As GNR police continue to investigate the head-on crash on the EN125 that killed three young people in the early hours of Monday morning, the only survivor has claimed the accident was caused by “crazy speed”.

“The car was coming around the corner so fast that the driver couldn’t control it,” the van driver told SIC TV news in an emotive report that concentrated on the damage done by tolls imposed on the only alternative trans-Algarve highway, the A22 Via do Infante.

With recovery work still ongoing on the pink Audi TT that lay unrecognisable by the side of the road, a friend of the young people killed, as well as an INEM doctor, alluded to the unnecessary deaths caused as a result of the tolls.

“The government has to know,” the unidentified friend told TV cameras. “If there were no tolls, there would be fewer drivers on this road of death and these tragedies could be avoided.”

INEM doctor Christian Charin confirmed that “unfortunately, there has been a significant increase in the number of road traffic accidents and the number of deaths” since the tolls came into force three years ago.

The three victims identified as Carina Ferraz, 19, Rafael Costa, 20, and Nikolae Bafta, 24 were all on their way home from a party in a Vilamoura disco when the car they were driving in came round a corner in Patã, ending up on the wrong side of the road.

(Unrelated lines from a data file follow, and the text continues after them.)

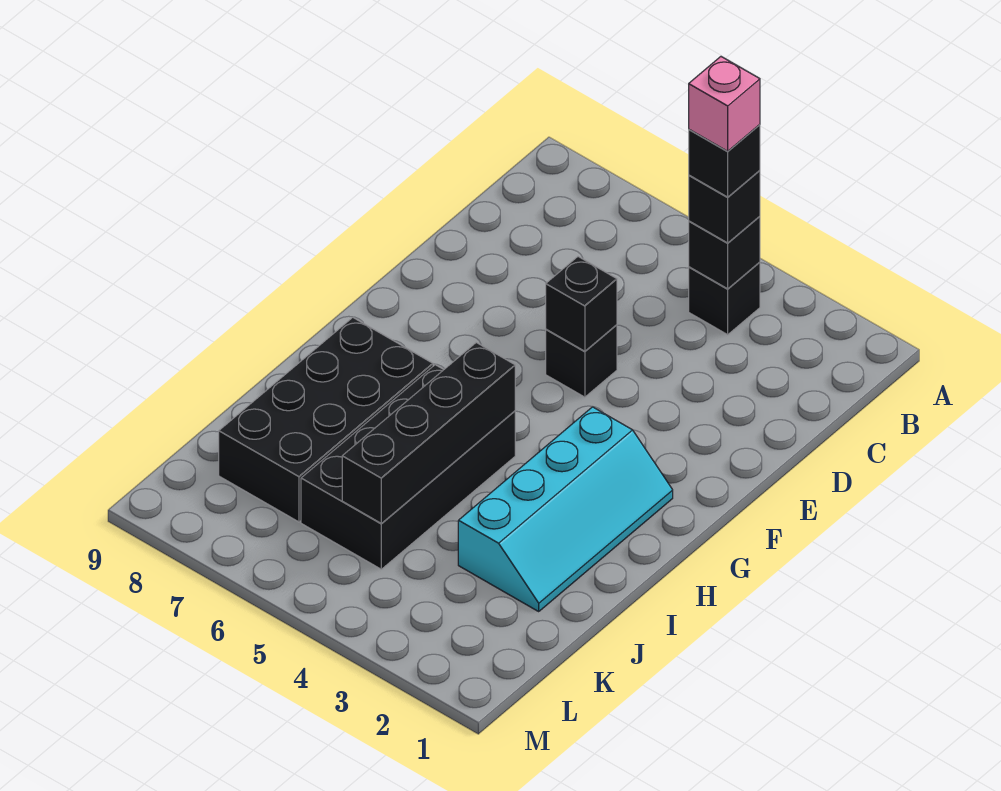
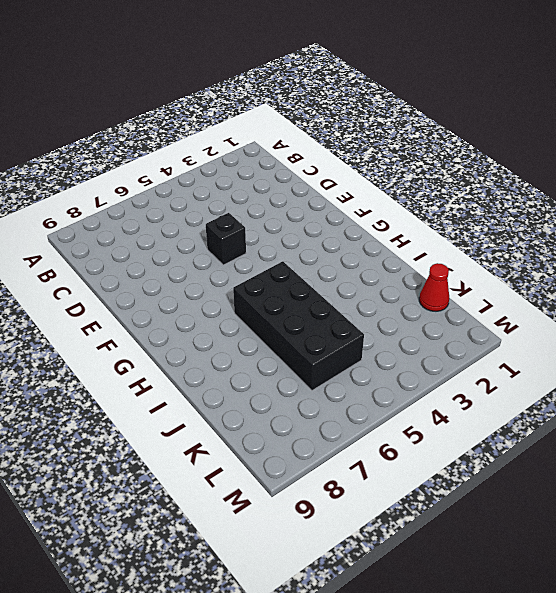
red cone K1 level 1 -> none
none -> black brick B4 level 1
none -> cyan slope G2:J3 level 1 top 3

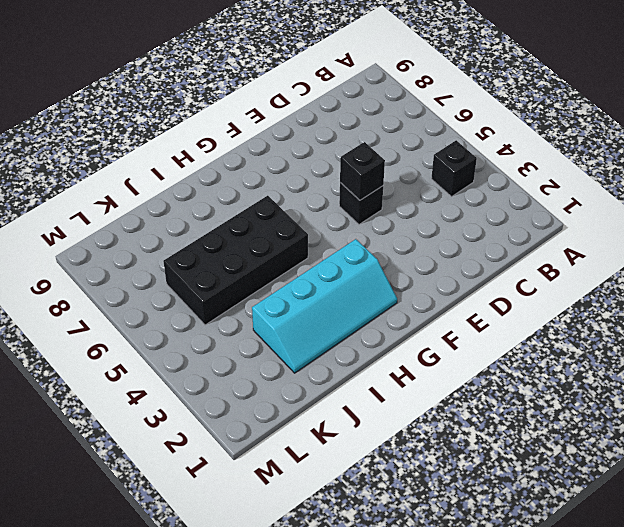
none -> black brick H7:K8 level 1
none -> black brick B4 level 2

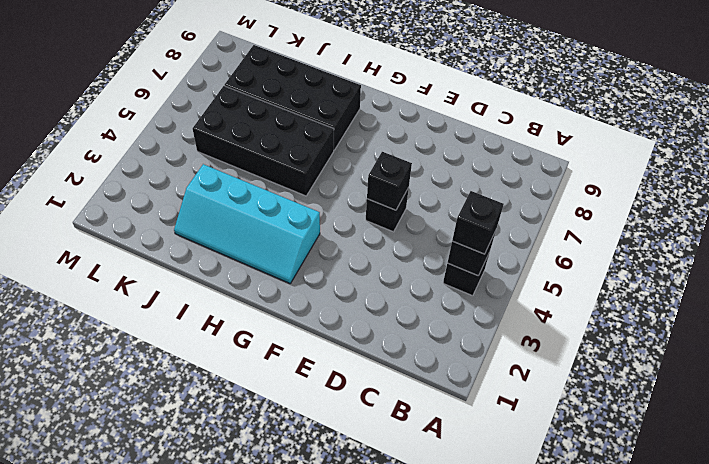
none -> black brick H5:K5 level 2
none -> black brick B4 level 4

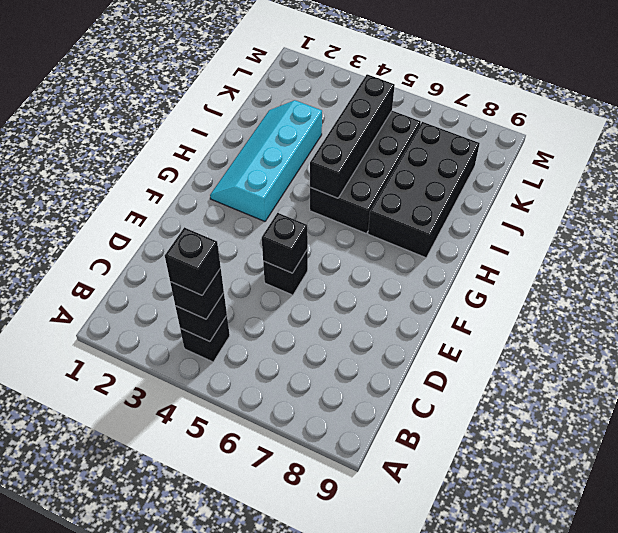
none -> pink brick B4 level 5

“There was nothing I could do,” the van driver told SIC.

The Audi TT – a car that appears to have belonged to none of the victims – crashed violently into the van though the driver escaped uninjured.

A source from Faro’s GNR has confirmed the accident was caused by speeding.

“All you have to do is look at the pictures and see the state that the car was left in,” he told the Resident.

The victims were killed outright and their bodies had to be cut from the wreckage of the vehicle.

These latest deaths bring the total number of fatalities on Algarve roads this year to 30 – double the tally of last year, with five deaths having taken place in the last two weeks on the EN125.

Ironically, the anti-tolls group that has been urging the government to rethink its decision over tolls – already deemed illegal by the European Union – had only just delivered one of its annual petitions that attempt, every year, to change the desperate situation on the EN125.